If there’s any medium that’s proven surprisingly controversial in the past ten years, it’s painting. Some have claimed painting is dead, and some have claimed the medium is particularly vital right now; some have bemoaned the proliferation of contemporary abstraction that hits the auction block, and some have energetically promoted a new crop of figurative painters; and some, like ARTnews contributor Greg Allen, have jokingly turned it into a hashtag (#painting) on Twitter.
Amid all these discussions comes Painting: Now and Forever III, the third version of an exhibition first organized by Pat Hearn and Matthew Marks in 1998. (The show was reprised, with major variations, in 2008, when it was organized by Marks and Carol Greene.) The new show will be staged at New York’s Matthew Marks and Greene Naftali galleries, with sections on view from June 28 through August 17 at Marks’s two West 22nd Street venues and at Greene’s ground-floor and eighth-floor spaces. “The show always attempts to address a shifting landscape of ideas and material concerns in the world, and how painting specifically can [be involved in] this,” Greene told ARTnews.

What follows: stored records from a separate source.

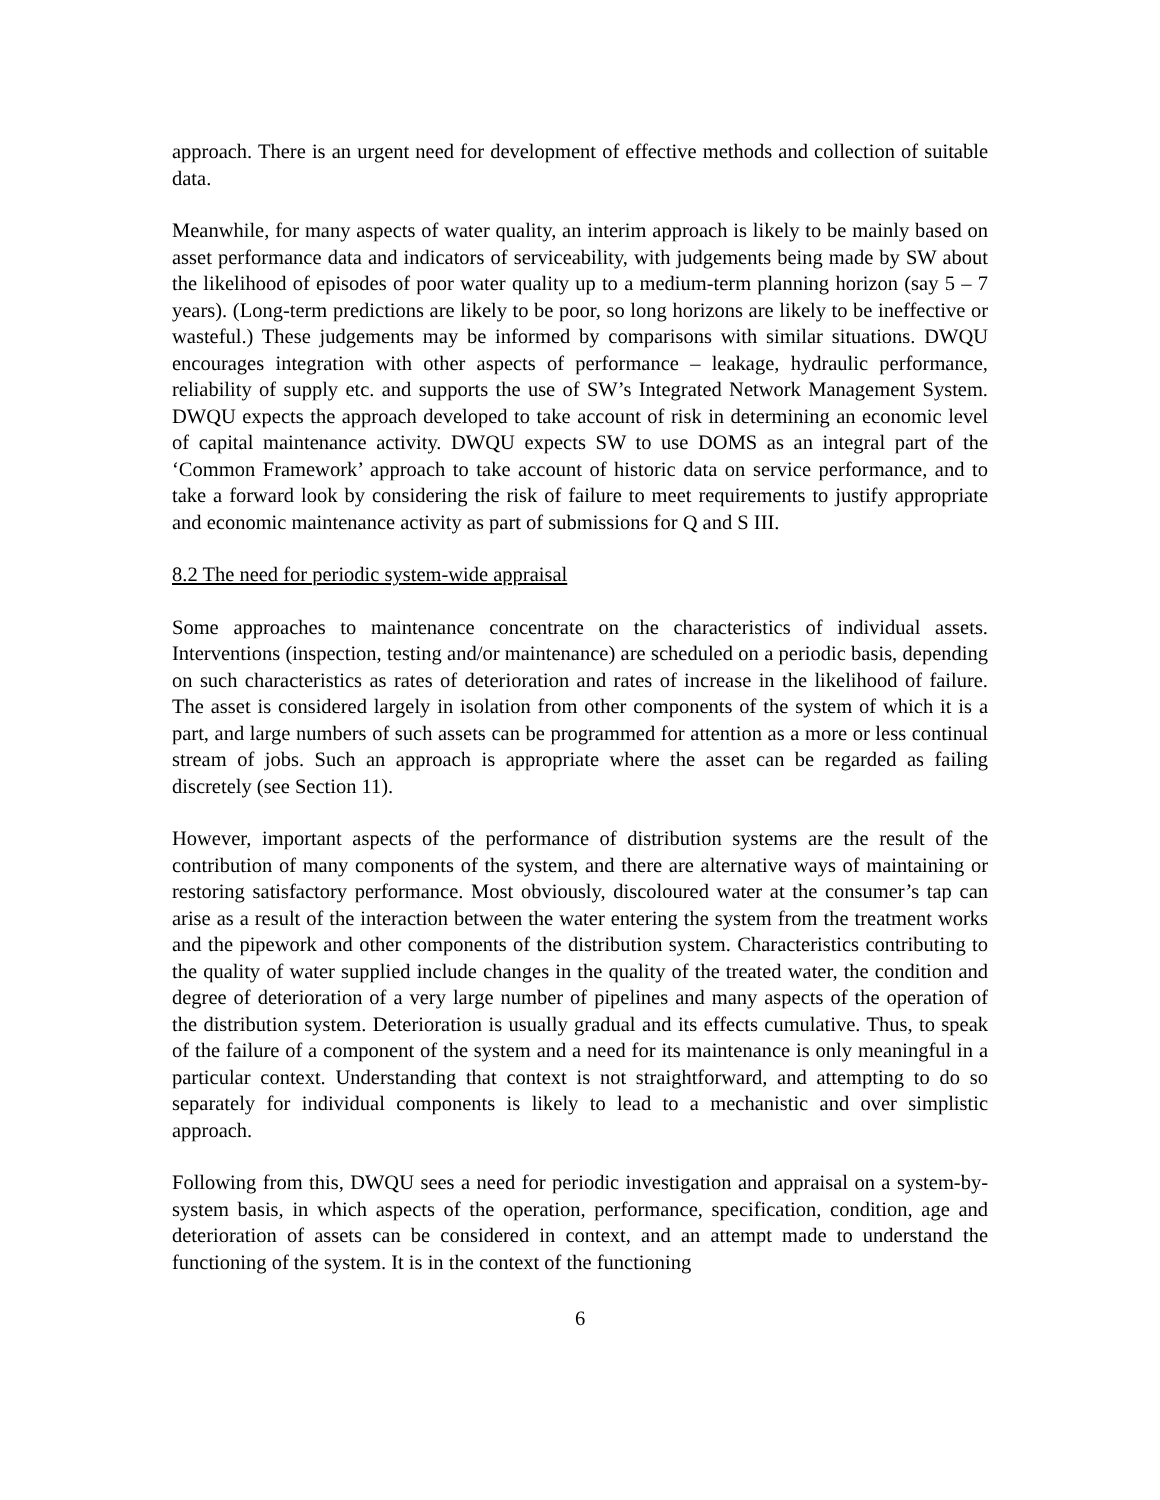approach. There is an urgent need for development of effective methods and collection of suitable data.
Meanwhile, for many aspects of water quality, an interim approach is likely to be mainly based on asset performance data and indicators of serviceability, with judgements being made by SW about the likelihood of episodes of poor water quality up to a medium-term planning horizon (say 5 – 7 years). (Long-term predictions are likely to be poor, so long horizons are likely to be ineffective or wasteful.) These judgements may be informed by comparisons with similar situations. DWQU encourages integration with other aspects of performance – leakage, hydraulic performance, reliability of supply etc. and supports the use of SW’s Integrated Network Management System. DWQU expects the approach developed to take account of risk in determining an economic level of capital maintenance activity. DWQU expects SW to use DOMS as an integral part of the ‘Common Framework’ approach to take account of historic data on service performance, and to take a forward look by considering the risk of failure to meet requirements to justify appropriate and economic maintenance activity as part of submissions for Q and S III.
8.2 The need for periodic system-wide appraisal
Some approaches to maintenance concentrate on the characteristics of individual assets. Interventions (inspection, testing and/or maintenance) are scheduled on a periodic basis, depending on such characteristics as rates of deterioration and rates of increase in the likelihood of failure. The asset is considered largely in isolation from other components of the system of which it is a part, and large numbers of such assets can be programmed for attention as a more or less continual stream of jobs. Such an approach is appropriate where the asset can be regarded as failing discretely (see Section 11).
However, important aspects of the performance of distribution systems are the result of the contribution of many components of the system, and there are alternative ways of maintaining or restoring satisfactory performance. Most obviously, discoloured water at the consumer’s tap can arise as a result of the interaction between the water entering the system from the treatment works and the pipework and other components of the distribution system. Characteristics contributing to the quality of water supplied include changes in the quality of the treated water, the condition and degree of deterioration of a very large number of pipelines and many aspects of the operation of the distribution system. Deterioration is usually gradual and its effects cumulative. Thus, to speak of the failure of a component of the system and a need for its maintenance is only meaningful in a particular context. Understanding that context is not straightforward, and attempting to do so separately for individual components is likely to lead to a mechanistic and over simplistic approach.
Following from this, DWQU sees a need for periodic investigation and appraisal on a system-by-system basis, in which aspects of the operation, performance, specification, condition, age and deterioration of assets can be considered in context, and an attempt made to understand the functioning of the system. It is in the context of the functioning
6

More than 40 artists will be included in the show’s latest version, among them Sam Gilliam, Nicole Eisenman, and Jasper Johns. There will be pioneers of a different era, like the newly rediscovered Howardena Pindell (who was recently profiled by ARTnews) and the 97-year-old Luchita Hurtado (whose work is included in this year’s Made in L.A. biennial at the Hammer Museum). And a number of young artists are included, too—Julien Ceccaldi, Mathieu Malouf, Avery Singer, Jeanette Mundt, and Whitney Claflin, to name just a few.